== Data to use

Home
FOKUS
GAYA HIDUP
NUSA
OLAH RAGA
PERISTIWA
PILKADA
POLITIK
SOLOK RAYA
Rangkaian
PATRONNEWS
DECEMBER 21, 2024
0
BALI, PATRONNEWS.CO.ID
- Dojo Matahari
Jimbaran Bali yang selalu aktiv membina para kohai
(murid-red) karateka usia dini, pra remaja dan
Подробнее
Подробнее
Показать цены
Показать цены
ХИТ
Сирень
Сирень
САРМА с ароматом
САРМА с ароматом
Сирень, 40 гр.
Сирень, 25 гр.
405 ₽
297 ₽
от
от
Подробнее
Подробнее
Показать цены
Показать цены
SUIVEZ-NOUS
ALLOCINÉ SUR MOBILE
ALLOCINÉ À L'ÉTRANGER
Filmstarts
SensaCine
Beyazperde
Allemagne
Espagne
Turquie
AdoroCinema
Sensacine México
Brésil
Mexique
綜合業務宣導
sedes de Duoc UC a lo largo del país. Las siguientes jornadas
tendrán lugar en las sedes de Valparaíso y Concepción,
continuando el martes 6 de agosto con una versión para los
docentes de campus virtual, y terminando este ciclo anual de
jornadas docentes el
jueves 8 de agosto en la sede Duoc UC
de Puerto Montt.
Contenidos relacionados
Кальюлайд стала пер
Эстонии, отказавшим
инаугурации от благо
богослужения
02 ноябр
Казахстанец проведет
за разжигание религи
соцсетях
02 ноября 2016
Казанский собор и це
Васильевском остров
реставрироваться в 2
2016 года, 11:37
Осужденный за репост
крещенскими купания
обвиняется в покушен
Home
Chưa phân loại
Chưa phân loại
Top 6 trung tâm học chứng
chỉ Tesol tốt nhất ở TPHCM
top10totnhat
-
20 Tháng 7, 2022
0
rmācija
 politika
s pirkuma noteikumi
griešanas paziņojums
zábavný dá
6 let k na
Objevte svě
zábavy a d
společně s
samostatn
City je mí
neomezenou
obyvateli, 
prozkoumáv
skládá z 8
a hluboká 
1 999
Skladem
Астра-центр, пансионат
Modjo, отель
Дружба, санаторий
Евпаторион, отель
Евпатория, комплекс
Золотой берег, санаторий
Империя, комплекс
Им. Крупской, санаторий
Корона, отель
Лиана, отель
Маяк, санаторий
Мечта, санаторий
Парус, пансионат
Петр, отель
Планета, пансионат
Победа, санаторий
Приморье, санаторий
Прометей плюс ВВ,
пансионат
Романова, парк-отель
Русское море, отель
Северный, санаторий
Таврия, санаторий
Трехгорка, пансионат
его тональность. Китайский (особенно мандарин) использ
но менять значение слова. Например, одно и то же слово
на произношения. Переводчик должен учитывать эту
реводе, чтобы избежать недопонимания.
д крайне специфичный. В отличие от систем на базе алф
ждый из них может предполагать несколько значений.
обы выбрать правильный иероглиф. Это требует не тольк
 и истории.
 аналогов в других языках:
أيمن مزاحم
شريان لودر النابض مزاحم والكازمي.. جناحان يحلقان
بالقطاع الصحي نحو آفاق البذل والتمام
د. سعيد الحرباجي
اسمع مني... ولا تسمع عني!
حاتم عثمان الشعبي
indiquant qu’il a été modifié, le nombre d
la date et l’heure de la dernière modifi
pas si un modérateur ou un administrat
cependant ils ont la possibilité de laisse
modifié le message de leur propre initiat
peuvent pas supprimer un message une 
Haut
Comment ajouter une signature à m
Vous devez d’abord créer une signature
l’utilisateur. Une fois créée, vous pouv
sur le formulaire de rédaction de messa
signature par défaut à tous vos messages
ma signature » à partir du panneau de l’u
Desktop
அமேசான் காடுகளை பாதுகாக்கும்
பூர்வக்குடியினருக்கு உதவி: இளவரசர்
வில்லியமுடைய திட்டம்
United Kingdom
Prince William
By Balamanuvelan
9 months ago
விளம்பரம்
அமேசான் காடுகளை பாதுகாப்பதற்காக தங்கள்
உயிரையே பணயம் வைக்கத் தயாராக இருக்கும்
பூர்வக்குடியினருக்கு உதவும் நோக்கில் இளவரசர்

====

▶ Required work
Recast every line in all of the records above as one continuous numbered list, omitting blank lines.

▶ Final answer
1. Home
2. FOKUS
3. GAYA HIDUP
4. NUSA
5. OLAH RAGA
6. PERISTIWA
7. PILKADA
8. POLITIK
9. SOLOK RAYA
10. Rangkaian
11. PATRONNEWS
12. DECEMBER 21, 2024
13. 0
14. BALI, PATRONNEWS.CO.ID
15. - Dojo Matahari
16. Jimbaran Bali yang selalu aktiv membina para kohai
17. (murid-red) karateka usia dini, pra remaja dan
18. Подробнее
19. Подробнее
20. Показать цены
21. Показать цены
22. ХИТ
23. Сирень
24. Сирень
25. САРМА с ароматом
26. САРМА с ароматом
27. Сирень, 40 гр.
28. Сирень, 25 гр.
29. 405 ₽
30. 297 ₽
31. от
32. от
33. Подробнее
34. Подробнее
35. Показать цены
36. Показать цены
37. SUIVEZ-NOUS
38. ALLOCINÉ SUR MOBILE
39. ALLOCINÉ À L'ÉTRANGER
40. Filmstarts
41. SensaCine
42. Beyazperde
43. Allemagne
44. Espagne
45. Turquie
46. AdoroCinema
47. Sensacine México
48. Brésil
49. Mexique
50. 綜合業務宣導
51. sedes de Duoc UC a lo largo del país. Las siguientes jornadas
52. tendrán lugar en las sedes de Valparaíso y Concepción,
53. continuando el martes 6 de agosto con una versión para los
54. docentes de campus virtual, y terminando este ciclo anual de
55. jornadas docentes el
56. jueves 8 de agosto en la sede Duoc UC
57. de Puerto Montt.
58. Contenidos relacionados
59. Кальюлайд стала пер
60. Эстонии, отказавшим
61. инаугурации от благо
62. богослужения
63. 02 ноябр
64. Казахстанец проведет
65. за разжигание религи
66. соцсетях
67. 02 ноября 2016
68. Казанский собор и це
69. Васильевском остров
70. реставрироваться в 2
71. 2016 года, 11:37
72. Осужденный за репост
73. крещенскими купания
74. обвиняется в покушен
75. Home
76. Chưa phân loại
77. Chưa phân loại
78. Top 6 trung tâm học chứng
79. chỉ Tesol tốt nhất ở TPHCM
80. top10totnhat
81. -
82. 20 Tháng 7, 2022
83. 0
84. rmācija
85.  politika
86. s pirkuma noteikumi
87. griešanas paziņojums
88. zábavný dá
89. 6 let k na
90. Objevte svě
91. zábavy a d
92. společně s
93. samostatn
94. City je mí
95. neomezenou
96. obyvateli, 
97. prozkoumáv
98. skládá z 8
99. a hluboká 
100. 1 999
101. Skladem
102. Астра-центр, пансионат
103. Modjo, отель
104. Дружба, санаторий
105. Евпаторион, отель
106. Евпатория, комплекс
107. Золотой берег, санаторий
108. Империя, комплекс
109. Им. Крупской, санаторий
110. Корона, отель
111. Лиана, отель
112. Маяк, санаторий
113. Мечта, санаторий
114. Парус, пансионат
115. Петр, отель
116. Планета, пансионат
117. Победа, санаторий
118. Приморье, санаторий
119. Прометей плюс ВВ,
120. пансионат
121. Романова, парк-отель
122. Русское море, отель
123. Северный, санаторий
124. Таврия, санаторий
125. Трехгорка, пансионат
126. его тональность. Китайский (особенно мандарин) использ
127. но менять значение слова. Например, одно и то же слово
128. на произношения. Переводчик должен учитывать эту
129. реводе, чтобы избежать недопонимания.
130. д крайне специфичный. В отличие от систем на базе алф
131. ждый из них может предполагать несколько значений.
132. обы выбрать правильный иероглиф. Это требует не тольк
133.  и истории.
134.  аналогов в других языках:
135. أيمن مزاحم
136. شريان لودر النابض مزاحم والكازمي.. جناحان يحلقان
137. بالقطاع الصحي نحو آفاق البذل والتمام
138. د. سعيد الحرباجي
139. اسمع مني... ولا تسمع عني!
140. حاتم عثمان الشعبي
141. indiquant qu’il a été modifié, le nombre d
142. la date et l’heure de la dernière modifi
143. pas si un modérateur ou un administrat
144. cependant ils ont la possibilité de laisse
145. modifié le message de leur propre initiat
146. peuvent pas supprimer un message une 
147. Haut
148. Comment ajouter une signature à m
149. Vous devez d’abord créer une signature
150. l’utilisateur. Une fois créée, vous pouv
151. sur le formulaire de rédaction de messa
152. signature par défaut à tous vos messages
153. ma signature » à partir du panneau de l’u
154. Desktop
155. அமேசான் காடுகளை பாதுகாக்கும்
156. பூர்வக்குடியினருக்கு உதவி: இளவரசர்
157. வில்லியமுடைய திட்டம்
158. United Kingdom
159. Prince William
160. By Balamanuvelan
161. 9 months ago
162. விளம்பரம்
163. அமேசான் காடுகளை பாதுகாப்பதற்காக தங்கள்
164. உயிரையே பணயம் வைக்கத் தயாராக இருக்கும்
165. பூர்வக்குடியினருக்கு உதவும் நோக்கில் இளவரசர்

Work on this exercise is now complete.